AKÇAY SAZLIĞI TEHLİKEDE
Kuzey Ege bölgesinin kıymetli sulak alan ekosistemlerinden biri olan Akçay Sazlığı ve Sulak Alanı’nın ve bir kısmının Balıkesir Büyükşehir Belediyesi tarafından yaklaşık 1 yıldır hafriyat alanı olarak kullanıldığının ortaya çıkması üzerine etraf örgütleri, buna son verilmesi için geçen hafta kampanya başlatmıştı. 37 etraf örgütü yaptıkları ortak açıklamada, Türkiye’nin toplamında kaydedilmiş olan 487 kuş tipinin yüzde 30’una, kuşağı kritik derecede tehlike altında olan yılan balıklarına ve yüzlerce bitki cinsine konut sahipliği yapan Akçay Sulak Alanı, Akçay Sazlığı ve Sulak Alanı’na yapılan moloz dökümünün ivedilikle durdurularak alanın rehabilite edilmesini istemişti.

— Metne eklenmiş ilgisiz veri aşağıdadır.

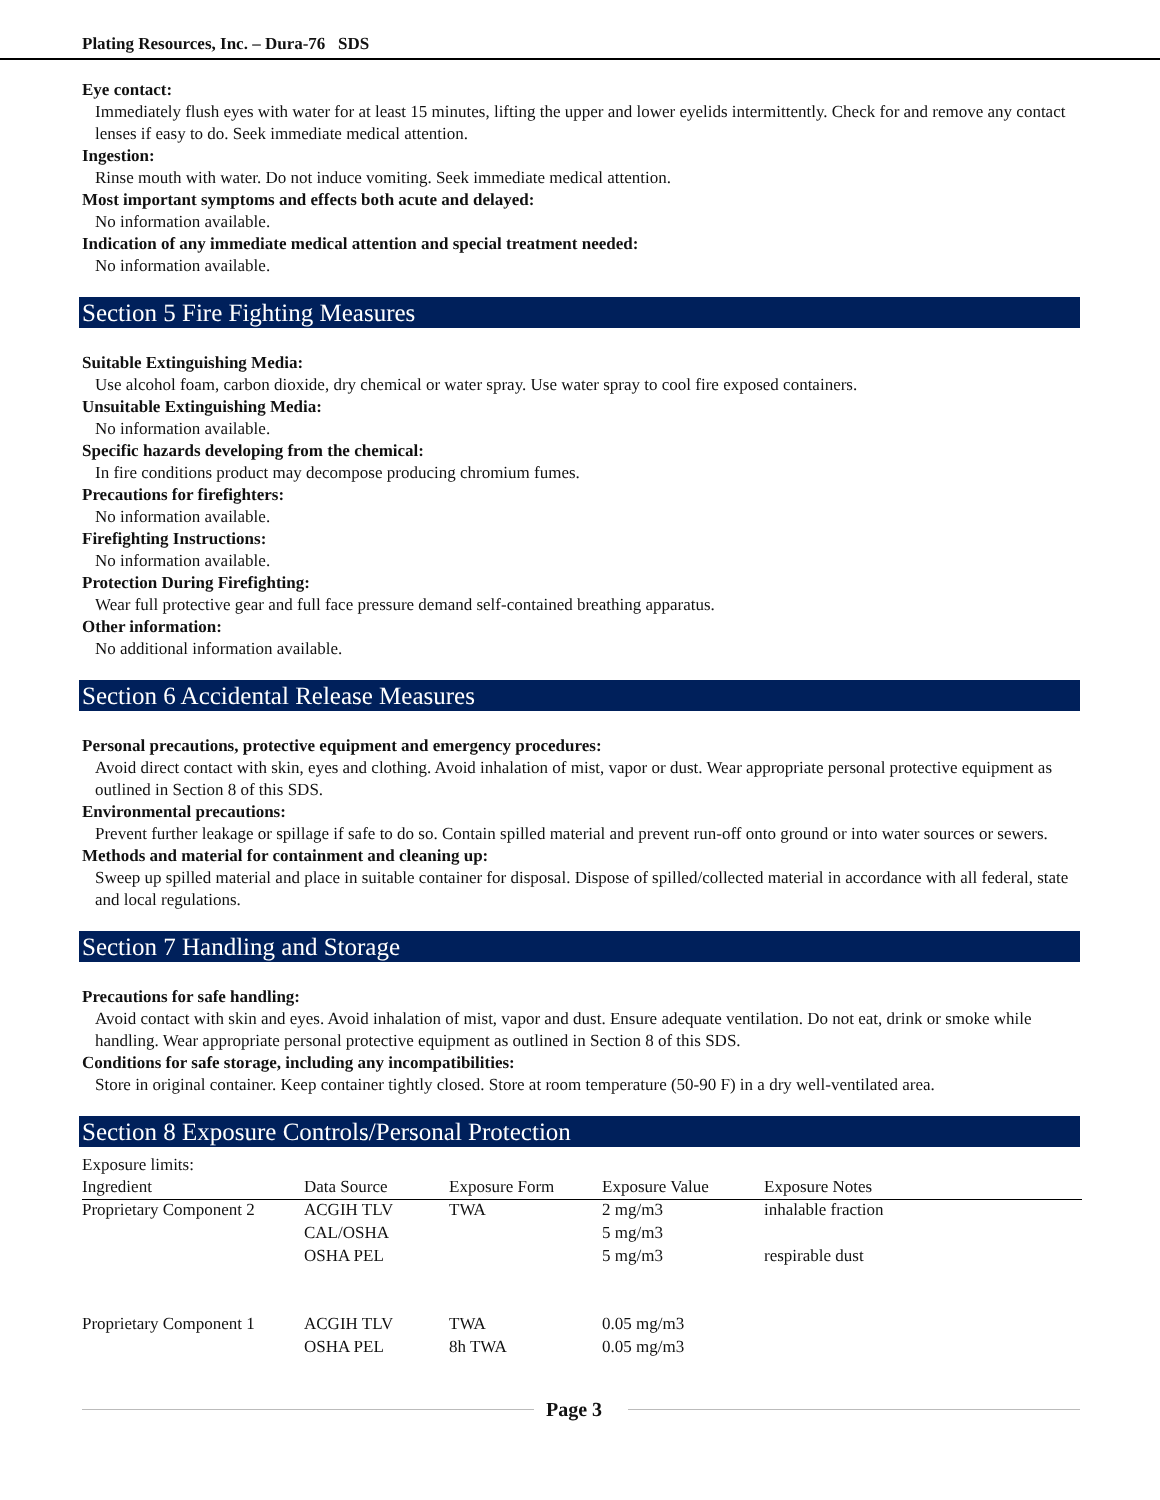Plating Resources, Inc. – Dura-76 SDS
Eye contact:
Immediately flush eyes with water for at least 15 minutes, lifting the upper and lower eyelids intermittently. Check for and remove any contact lenses if easy to do. Seek immediate medical attention.
Ingestion:
Rinse mouth with water. Do not induce vomiting. Seek immediate medical attention.
Most important symptoms and effects both acute and delayed:
No information available.
Indication of any immediate medical attention and special treatment needed:
No information available.
Section 5 Fire Fighting Measures
Suitable Extinguishing Media:
Use alcohol foam, carbon dioxide, dry chemical or water spray. Use water spray to cool fire exposed containers.
Unsuitable Extinguishing Media:
No information available.
Specific hazards developing from the chemical:
In fire conditions product may decompose producing chromium fumes.
Precautions for firefighters:
No information available.
Firefighting Instructions:
No information available.
Protection During Firefighting:
Wear full protective gear and full face pressure demand self-contained breathing apparatus.
Other information:
No additional information available.
Section 6 Accidental Release Measures
Personal precautions, protective equipment and emergency procedures:
Avoid direct contact with skin, eyes and clothing. Avoid inhalation of mist, vapor or dust. Wear appropriate personal protective equipment as outlined in Section 8 of this SDS.
Environmental precautions:
Prevent further leakage or spillage if safe to do so. Contain spilled material and prevent run-off onto ground or into water sources or sewers.
Methods and material for containment and cleaning up:
Sweep up spilled material and place in suitable container for disposal. Dispose of spilled/collected material in accordance with all federal, state and local regulations.
Section 7 Handling and Storage
Precautions for safe handling:
Avoid contact with skin and eyes. Avoid inhalation of mist, vapor and dust. Ensure adequate ventilation. Do not eat, drink or smoke while handling. Wear appropriate personal protective equipment as outlined in Section 8 of this SDS.
Conditions for safe storage, including any incompatibilities:
Store in original container. Keep container tightly closed. Store at room temperature (50-90 F) in a dry well-ventilated area.
Section 8 Exposure Controls/Personal Protection
Exposure limits:
| Ingredient | Data Source | Exposure Form | Exposure Value | Exposure Notes |
| --- | --- | --- | --- | --- |
| Proprietary Component 2 | ACGIH TLV | TWA | 2 mg/m3 | inhalable fraction |
| | CAL/OSHA | | 5 mg/m3 | |
| | OSHA PEL | | 5 mg/m3 | respirable dust |
| Proprietary Component 1 | ACGIH TLV | TWA | 0.05 mg/m3 | |
| | OSHA PEL | 8h TWA | 0.05 mg/m3 | |
Page 3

Açıklamada, Balıkesir Büyükşehir Belediyesi’nin Akçay Sulak Alanı’nın hafriyat alanı olarak kullanılmasının hem hukuka hem de Türkiye’nin taraf olduğu Ramsar Sözleşmesi’ne karşıt olduğunu belirtildi ve bunun Etraf Kanunu’nun 9’uncu unsurunun “e” fıkrası ve 4342 sayılı Mera Kanunu’nun 4’üncü unsurunun sulak alanların korunmasını kesin karara bağladığı hatırlatıldı.
‘BELEDİYE YASA TANIMIYOR’
Bölgenin Türkiye imza atarak taraf olduğu Ramsar Mukavelesi kapsamında korunması gerekirken lokal idarenin alana hafriyat döktüğünü belirten Hassas Ekosistemler ve Müdafaa Alanları Daire Lideri ve Tabiat Araştırmaları Derneği İdare Şurası Lideri Osman Fazilet, mahallî idareleri eleştirdi:
“Ramsar ile Türkiye hudutları dahilindeki tüm sulak alanları koruyacağını taahhüt etti. Sonra da yasal düzenlemeler yapıldı. Hazırlanan yönetmelikle sulak alanların, hiçbir halde doldurulamayacağı, kurutulması yoluyla arazi kazanılamayacağı karara bağlandı. Lakin maalesef kurumaya devam ediyorlar. Yanlış uygulamalardan biri de Edremit’teki Akçay Sazlığı’nda yaşanıyor. Alana hafriyat dökülüyor. Pek çok alanımızda benzeri örnekler var. Bunu kamu kurumu olan mahallî idare yapıyor. Kanunları uygulamaktan sorumlu olan kurum yasaya alışılmamış süreç yapıyor. Lokal idarede kararları alanlar hiç bu maddeleri okumazlar mı? Akçay Sazlıkları’nın birebir vakitte tescilli mera alanı. Suya erişmek insan haklarının en üst sıralarında yer alıyor. Orada yaşayan 100’ün üzerinde kuş çeşidi var. Ayrıyeten jenerasyonu tehlike altındaki yılan balıkları da o alanda yaşıyor.”
‘SUYU ZEHİRLİYOR’
Sulak alanlara bir çöpün atılmasının dahi yasak olduğunu lisana getiren göl uzmanı Doç. Dr. Erol Kesici de şunları söyledi:
“Sulak alanlar, bizim suyu üreten kaynaklarımız. Tıpkı vakitte kuşların, börtü böceğin, kelebeğin ömür alanı. Bu canlılar ziraî gayrette de bize yararı sağlıyor. Balıkesir Ayvalık, İzmir Gediz havzasına konaklamak için gelen kuşlar, tarıma çok büyük yarar sağlıyorlar. Biz bu canlıların ömür alanlarını yok edersek, tarımda da karşılığını görürüz. Artık suyun değerini bilelim. Dünya susuzluktan kırılıyor biz su kaynaklarımızı taşla toprakla dolduruyoruz. Sulak alanların kurutulması sera gazlarından daha tehlikeli. Atılan hafriyatın içerisinde çok pak şeyler yok. Hepsi sularımızı kirletecek kimyasallar barındırıyor. Bunlar yeraltı sularından tekrar bize ulaşıyor. Bilhassa sokağa çıkma yasağının olduğu cumartesi-pazar günlerinde bu tıp atıkların daha ağır bir halde atıldığını görüyoruz. Bu mevzuda çok fazla şikâyetler geliyor.”